• AUFGABENSTELLUNG
Gib aus dem Textauszug zur Volksabstimmung von 1938 den Abschnitt wörtlich wieder, der mit den Worten „Der 13. März“ beginnt und mit „weit, so schlecht.“ schließt.

• TEXTAUSZUG

- - - - - - -

© JUNGE FREIHEIT Verlag GmbH & Co.  www.jungefreiheit.de    16/98 10. April 1998

 
 
Vor 60 Jahren: Volksabstimmung über den Anschluß Österreichs
Kontroverse um 99,73 Prozent
von Lothar Höbelt

Der 13. März stand im Zeichen eines anderen Jahresregenten: 1938 wurde von 1848 in den Hintergrund gedrängt. Darüber hat der Verfasser eines Buches zu 1848 am allerwenigsten Grund zur Klage. Das verbindende, für viele möglicherweise kompromittierende Element zwischen den beiden Daten ist jedoch der großdeutsche Gedanke, der 1848 erstmals aufflammte, um von der österreichischen Politik prompt unmöglich gemacht zu werden, und der 1938 verwirklicht wurde, duch die Politik eines Österreichers, die ihn erst recht unmöglich machte. So weit, so schlecht.

Die großdeutsche Lösung war im Prinzip ein vernünftiger Gedanke: Warum sollten die Deutschen denn nicht möglichst alle in einem Staat vereinigt sein, so wie dies bei vielen anderen Völkern auch der Fall war? Der Teufel steckte im Detail, in der Gemengelage der Normalitäten in Mitteleuropa und in den imperialen Ambitionen der habsburgischen Bürokratie. 1918 war dann der gegebene Zeitpunkt, die Weichenstellung von 1848 und 1866 zu korrigieren und den "Ausschluß" Österreichs rückgängig zu machen. Die Dynastien und ihre rivalisierenden Ansprüche waren dahin: das Vielvölkerreich, dem eine deutsche Aufgabe zugefallen war, ebenfalls. Die großdeutsche Lösung erschien 1928 fast allen Beteiligten als logisch; daß sie dennoch verboten wurde, verboten wider alle Beteuerungen des eben erst proklamierten Selbstbestimmungsrechts der Völker, machte daraus einen Justament-Standpunkt.

- - - - - - -

• GESPEICHERTE DATENSÄTZE
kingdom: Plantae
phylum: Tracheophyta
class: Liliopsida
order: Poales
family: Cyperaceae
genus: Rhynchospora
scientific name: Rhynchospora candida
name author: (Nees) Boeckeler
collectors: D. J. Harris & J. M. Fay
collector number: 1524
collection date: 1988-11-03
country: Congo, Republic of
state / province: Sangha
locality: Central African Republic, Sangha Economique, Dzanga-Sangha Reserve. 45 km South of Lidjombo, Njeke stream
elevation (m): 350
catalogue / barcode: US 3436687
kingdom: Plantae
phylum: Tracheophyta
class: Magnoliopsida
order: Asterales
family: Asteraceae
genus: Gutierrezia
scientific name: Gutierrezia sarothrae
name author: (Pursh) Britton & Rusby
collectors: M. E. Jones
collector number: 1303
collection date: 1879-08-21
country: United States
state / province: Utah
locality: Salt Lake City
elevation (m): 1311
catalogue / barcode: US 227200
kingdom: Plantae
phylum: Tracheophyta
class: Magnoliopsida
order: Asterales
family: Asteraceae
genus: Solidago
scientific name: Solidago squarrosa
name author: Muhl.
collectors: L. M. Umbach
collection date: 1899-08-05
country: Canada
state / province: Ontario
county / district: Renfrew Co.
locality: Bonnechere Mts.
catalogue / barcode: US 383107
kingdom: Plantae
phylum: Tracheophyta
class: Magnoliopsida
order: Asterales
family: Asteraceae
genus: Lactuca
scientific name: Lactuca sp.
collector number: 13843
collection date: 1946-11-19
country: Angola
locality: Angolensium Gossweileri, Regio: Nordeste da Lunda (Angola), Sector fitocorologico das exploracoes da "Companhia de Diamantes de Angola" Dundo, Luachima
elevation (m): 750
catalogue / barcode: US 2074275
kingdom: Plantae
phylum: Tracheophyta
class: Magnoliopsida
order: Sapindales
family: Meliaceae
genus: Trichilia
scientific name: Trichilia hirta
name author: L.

- - - - - - -

• VOLLSTÄNDIGE ANTWORT
Der 13. März stand im Zeichen eines anderen Jahresregenten: 1938 wurde von 1848 in den Hintergrund gedrängt. Darüber hat der Verfasser eines Buches zu 1848 am allerwenigsten Grund zur Klage. Das verbindende, für viele möglicherweise kompromittierende Element zwischen den beiden Daten ist jedoch der großdeutsche Gedanke, der 1848 erstmals aufflammte, um von der österreichischen Politik prompt unmöglich gemacht zu werden, und der 1938 verwirklicht wurde, duch die Politik eines Österreichers, die ihn erst recht unmöglich machte. So weit, so schlecht.